╭─ Document passage

Learning about Distributed Systems – Part 25: Kylin in a New Way

Space for Time

In the previous articles, we mentioned because MR was too slow, Spark emerged and significantly improved its performance. However, Spark is not fast enough. The MPP architecture developed from traditional relational databases meets our high-performance query requirements. After combining with HDFS and proposing concepts (like virtual segment), it also solves the extensibility problem to a certain extent.

However, neither Batch nor MPP may be fast enough in some complex scenarios. For example, the query conditions are complex, there are many join tables, and the computing is particularly large.

Multi-Dimensional OLAP (MOLAP) is such a scene. As a type of OLAP, MOLAP usually involves many complex dimensions. Different dimensions may be arbitrarily combined, resulting in computing and data explosion.

For this scenario, it can also be optimized in the MPP architecture, but it will be difficult and costly. On the other hand, Apache Kylin offers a different solution.

The idea of Apache Kylin is not groundbreaking. To put it simply, it is space for time. Many fields are solving problems using this idea (such as HashTable), but it is unique to apply this idea to the MOLAP field.

This means all statistics are computed in advance and put on the online storage engine. After the query request arrives, the corresponding result is directly queried without performing complex computing on-site.

The overall architecture is not complex:

Let's simplify it. It is mainly divided into three parts:

Query Server is the core service of Kylin, including SQL parsing and optimization, metadata management, cube construction, and statistical results acquisition.
Build Cluster is an independent computing cluster and can reuse existing MapReduce and Spark clusters. Source data is also usually stored on Hive clusters.
Storage Cluster stores the computed statistics to HBase by default.

Usually, it may be possible to make build tasks run in cycles, so the peripherals also need a task scheduling system (such as Oozie, Azkaban, and Airflow), but it is not reflected in this architecture diagram.

╰─
╭─ Information shown

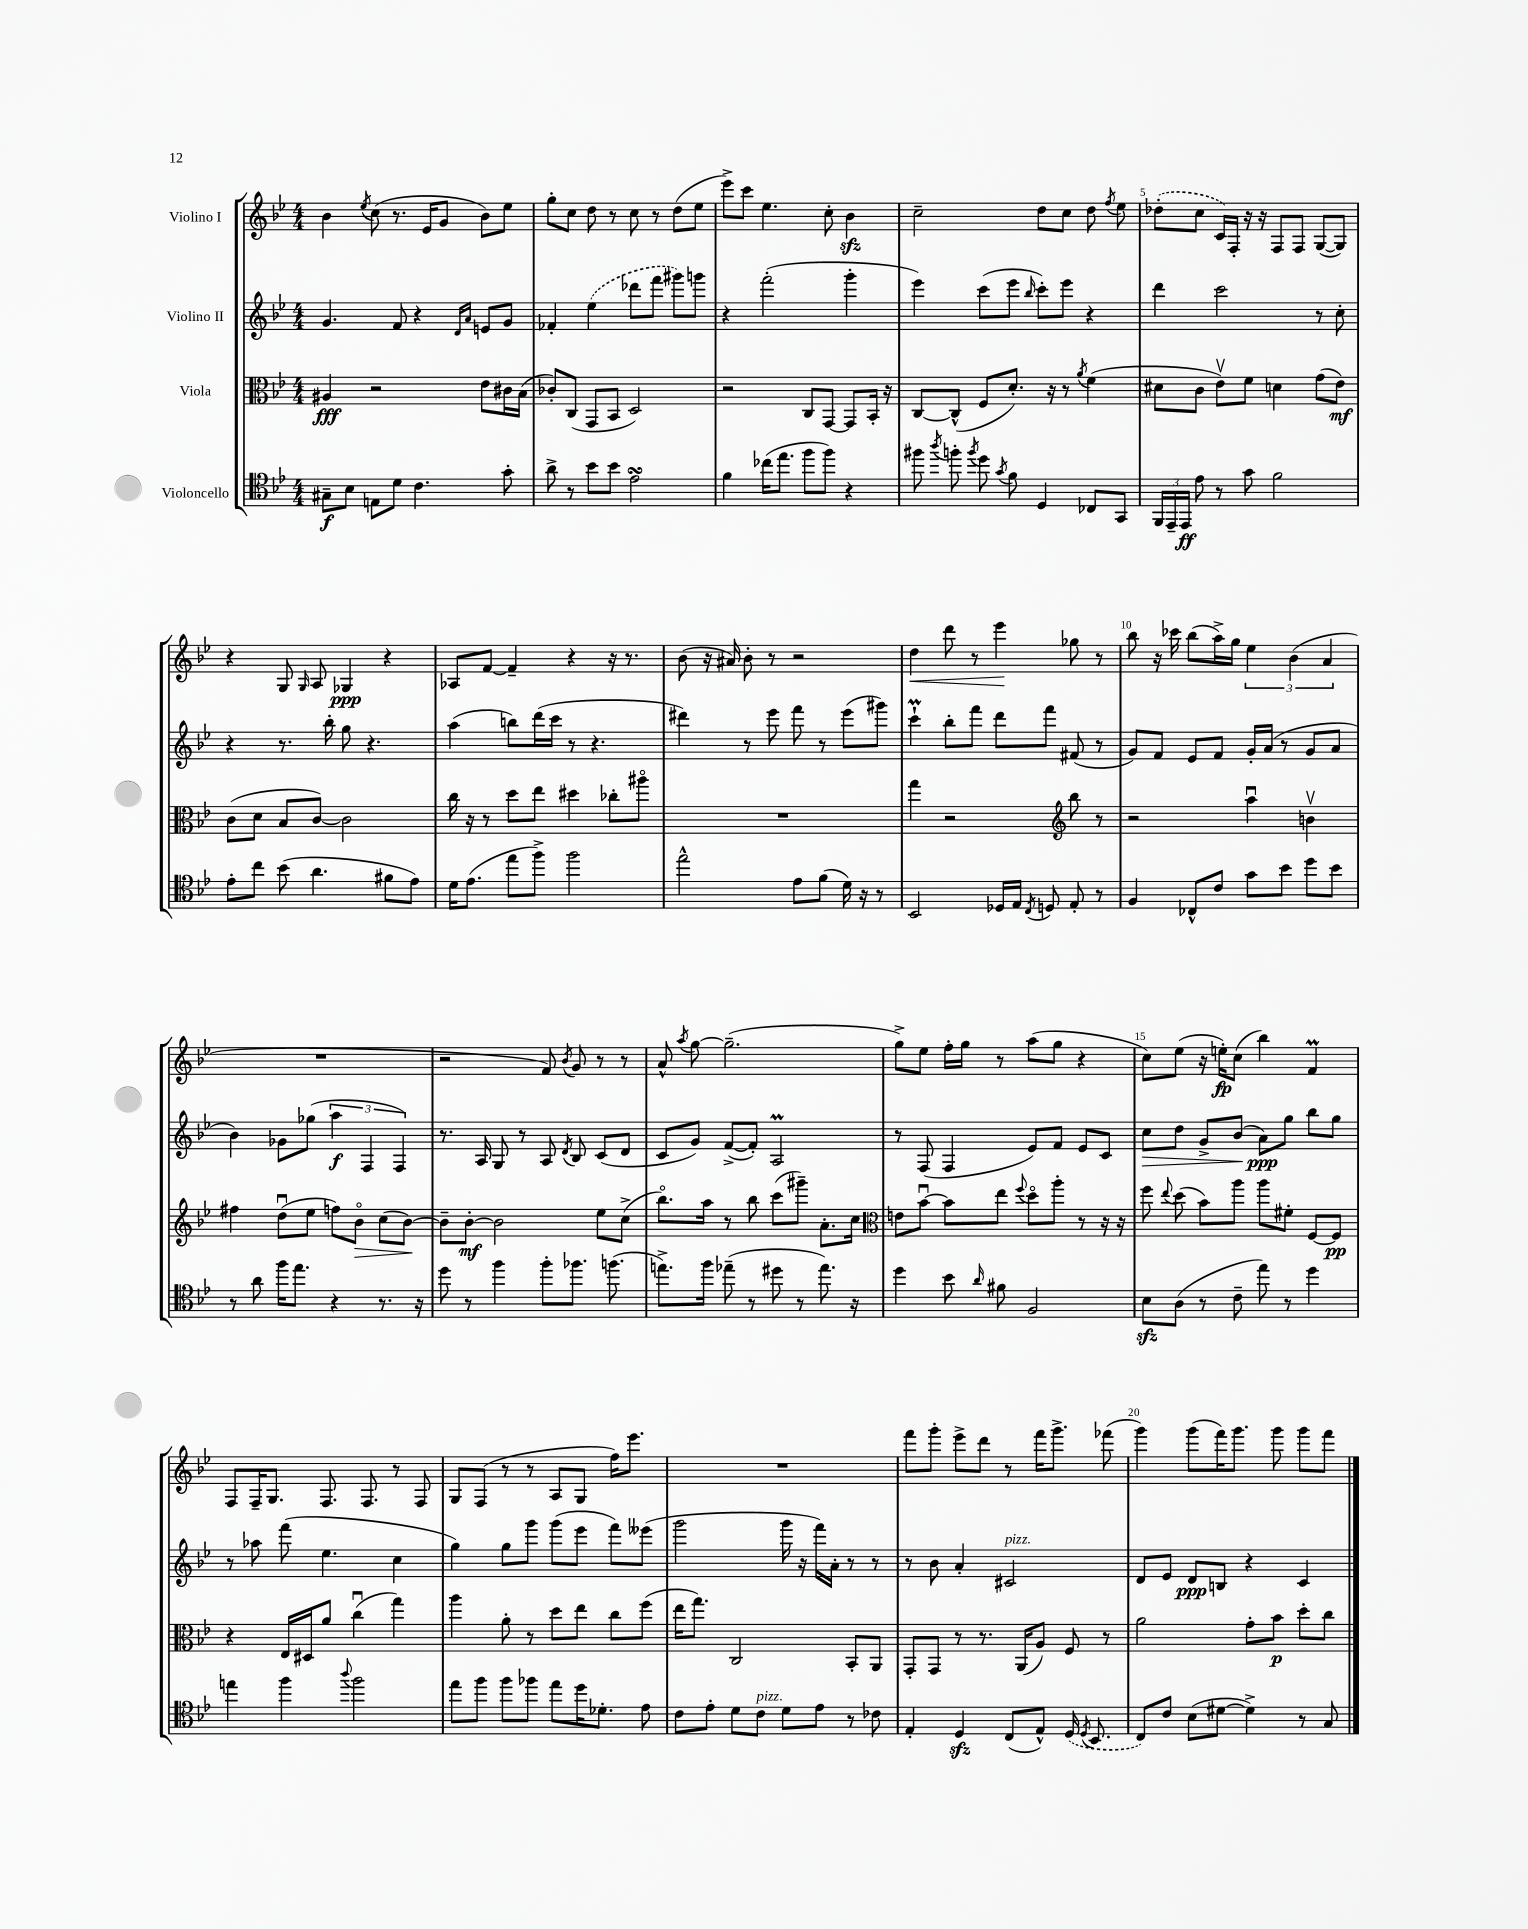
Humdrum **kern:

**kern	**kern	**kern	**kern
*staff4	*staff3	*staff2	*staff1
*clefC4	*clefC3	*clefG2	*clefG2
*k[b-e-]	*k[b-e-]	*k[b-e-]	*k[b-e-]
*M4/4	*M4/4	*M4/4	*M4/4
8G#~	4A#	4.g	4b-
8B-	.	.	.
.	.	.	8qee-
8E	2r	.	(8cc
8d	.	8f	8.r
4.c	.	4r	.
.	.	.	16e-
.	.	.	8g
.	.	16qqd	.
.	.	16qqa	.
.	8e-	8e	8b-)
8g'	16c#	8g	8ee-
.	(16B-	.	.
=	=	=	=
8a^	8c-')	4f-'	8gg'
8r	(8C	.	8cc
8b-	8GG	(4ee-	8dd
8b-	8BB-	.	8r
2e-	2D)	8ddd-	8cc
.	.	8fff	8r
.	.	8ggg#)	(8dd
.	.	8ggg	8ee-
=	=	=	=
4f	2r	4r	8eee-^)
.	.	.	8ccc
(16cc-	.	(2fff'	4.ee-
8.ee-	.	.	.
8ff	8C	.	.
8ff)	[8GG	.	8cc'
4r	8GG]	4ggg'	4b-
.	16BB-'	.	.
.	16r	.	.
=	=	=	=
8ff#	[8C	4eee-)	2cc~
8qaa	.	.	.
8ff'	(8C^^]	.	.
8qff	.	.	.
8dd	8F	(8ccc	.
8qg	.	.	.
8f	8.d')	8eee-	.
.	.	16qqbb-	.
4D	.	8ccc')	8dd
.	16r	.	.
.	8r	8eee-	8cc
.	8qa	.	.
8C-	(4f	4r	8dd
.	.	.	8qff
8GG	.	.	8ee-
=	=	=	=
24FF	8d#	4ddd	(8dd-'
24EE-~	.	.	.
24EE-	.	.	.
8e-	8c	.	8cc
8r	8e-v)	2ccc	16c)
.	.	.	16F'
8g	8f	.	16r
.	.	.	16r
2f	4d	.	8F
.	.	.	8F
.	(8g	8r	([8G
.	8e-)	8cc'	8G])
=	=	=	=
8e-'	(8c	4r	4r
8cc	8d	.	.
(8b-	8B-	8.r	8G
.	.	.	16qqG
4.a	[8c)	.	8A
.	.	16bb-'	.
.	2c]	8gg	4G-
.	.	4.r	.
8f#	.	.	4r
8e-)	.	.	.
=	=	=	=
16d	16cc	(4aa	8A-
(8.e-	16r	.	.
.	8r	.	[8f
8ee-	8dd	8bb)	4f~]
8ff^)	8ee-	(16ddd	.
.	.	16ccc	.
2ff	4dd#	8r	4r
.	.	4.r	.
.	8cc-'	.	16r
.	.	.	8.r
.	8aa#o	.	.
=	=	=	=
2ee-^^	1r	4ddd#)	(8b-
.	.	.	16r
.	.	.	16a#)
.	.	8r	8b-'
.	.	8eee-	8r
8e-	.	8fff	2r
(8f	.	8r	.
16d)	.	(8eee-	.
16r	.	.	.
8r	.	8ggg#)	.
=	=	=	=
2BB-	4gg	4ccc`	4dd
.	2r	8bb-'	8ddd
.	.	8fff	8r
16D-	.	8ddd	4eee-
16E-	.	.	.
8qC	.	.	.
8D	.	8fff	.
*	*clefG2	*	*
8E-'	8bb-	(8f#	8gg-
8r	8r	8r	8r
=	=	=	=
4F	2r	8g)	8bb-
.	.	8f	16r
.	.	.	16ccc-
8C-^^	.	8e-	(8bb-
8c	.	8f	16aa^)
.	.	.	16gg
8g	4aau	16g'	6ee-
.	.	(16a	.
8b-	.	8r	.
.	.	.	(6b-
8dd	4bv	8g	.
.	.	.	6a
8b-	.	8a	.
=	=	=	=
8r	4ff#	4b-)	1r
8a	.	.	.
16ff	(8ddu	8g-	.
8.ee-	.	.	.
.	8ee-	(8gg-	.
4r	8ff)	6aa	.
.	8b-o	.	.
.	.	6F	.
8.r	(8cc	.	.
.	.	6F)	.
.	[8b-)	.	.
16r	.	.	.
=	=	=	=
8dd	8b-~]	8.r	2r
8r	[8b-'	.	.
.	.	16A	.
4ff	2b-]	8G	.
.	.	8r	.
8ff'	.	8A	8f)
.	.	8qd	8qb-
8.ff-	.	8B-	8g
.	8ee-	(8c	8r
(8.ff	.	.	.
.	(8cc^	8d	8r
=	=	=	=
8.ee^)	8.bb-o)	8c	8a^^
.	.	.	8qaa
.	.	8g)	[8gg
16ff	16aa	.	.
(8ee-~	8r	([8f^	(2.gg~]
8r	8bb-	8f'])	.
8dd#	(8ccc	2A	.
8r	8ggg#~)	.	.
8.ee-)	8.a'	.	.
16r	16cc	.	.
=	=	=	=
*	*clefC3	*	*
4dd	8e	8r	8gg^)
.	[8b-u	(8F	8ee-
8b-	8b-]	4F	16ff'
.	.	.	16gg
16qqa	.	.	.
8f#	8ee-	.	8r
.	8qqff	.	.
2F	8ddo	8e-)	(8aa
.	8aa'	8f	8gg
.	8r	8e-	4r
.	16r	8c	.
.	16r	.	.
=	=	=	=
8B-	8ff	8cc	8cc)
.	8qqee-	.	.
(8A	(8dd	8dd	(8ee-
8r	8b-)	8g^	16r
.	.	.	16ee')
8c~	8aa	(8b-	(8cc
8ee-)	8aa	8a)	4bb-)
8r	8f#'	8gg	.
4dd	[8F	8bb-	4f
.	8F]	8gg	.
=	=	=	=
4ee	4r	8r	8F
.	.	8aa-	16F~
.	.	.	8.G
4ff	16E-	(8fff	.
.	16D#	.	.
.	8a	4.ee-	8.F
8qqaa	.	.	.
2ff	(4ccu	.	.
.	.	.	8.F
.	4gg)	4cc	8r
.	.	.	8F
=	=	=	=
8ee-	4aa	4gg)	8G
8ff	.	.	(8F
8ff	8a'	8gg	8r
8ff-	8r	8ggg	8r
8ee-	8dd	(8ggg	8A
16dd	8ee-	8eee-	8G
8.d-'	.	.	.
.	8cc	8fff)	16ff)
.	.	.	8.eee-
8e-	(8ff	(8eee--	.
=	=	=	=
8c	16ee-	2ggg	1r
.	8.gg)	.	.
8e-'	.	.	.
8d	2C	.	.
8c	.	.	.
8d	.	16ggg	.
.	.	16r	.
8e-	.	16fff)	.
.	.	16a'	.
8r	8BB-'	8r	.
8c-	8AA	8r	.
=	=	=	=
4E-'	8GG'	8r	8fff
.	8GG	8b-	8ggg'
4D	8r	4a'	8eee-^
.	8.r	.	8ddd
(8C	.	2c#	8r
.	(16AA	.	.
8E-^^)	8A)	.	16fff
.	.	.	8.ggg^
(16D	8F	.	.
8qD	.	.	.
8.BB-	.	.	.
.	8r	.	(8fff-
=	=	=	=
8C)	2a	8d	4ggg)
8c	.	8e-	.
(8B-	.	8d	(8ggg
[8d#	.	8B	16fff)
.	.	.	8.ggg
4d#^])	8g'	4r	.
.	8b-	.	8ggg
8r	8dd'	4c	8ggg
8G	8cc	.	8fff
==	==	==	==
*-	*-	*-	*-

╰─

## Problems
[A] Reproduce the stretch of the Apache Kylin article from "The idea of" through "complex computing on-site.".
[B] Which task scheduling systems does the Apache Kylin article give as examples?
[C] Continue the Apache Kylin article from the point where it stops.

## Expected results
[A]
The idea of Apache Kylin is not groundbreaking. To put it simply, it is space for time. Many fields are solving problems using this idea (such as HashTable), but it is unique to apply this idea to the MOLAP field.

This means all statistics are computed in advance and put on the online storage engine. After the query request arrives, the corresponding result is directly queried without performing complex computing on-site.

[B] Oozie, Azkaban, Airflow

[C]
Trade Time with Less Space

The core concept in Kylin or MOLAP, as mentioned above, is the Cube. As the name implies, a cube is a three-dimensional structure. If there are more dimensions, it will become a multi-dimensional cube.

Each dimension of a cube corresponds to a dimension in OLAP. Different dimensions are given different values, and there are different combinations. Each combination is called a cuboid, and all cuboids together are a cube.

MOLAP is computationally intensive because there are too many Cuboid combinations. For a 20-dimension cube, the number of cuboids is 2 ^ 20, which is a very large number. Considering the cardinality of each dimension, computing is intimidating.

Even though Kylin uses precomputation to reduce the latency of queries, precomputation does not reduce computing.

Dimensional pruning is the most intuitive and effective way to reduce computing and is the point where Kylin should focus on optimization.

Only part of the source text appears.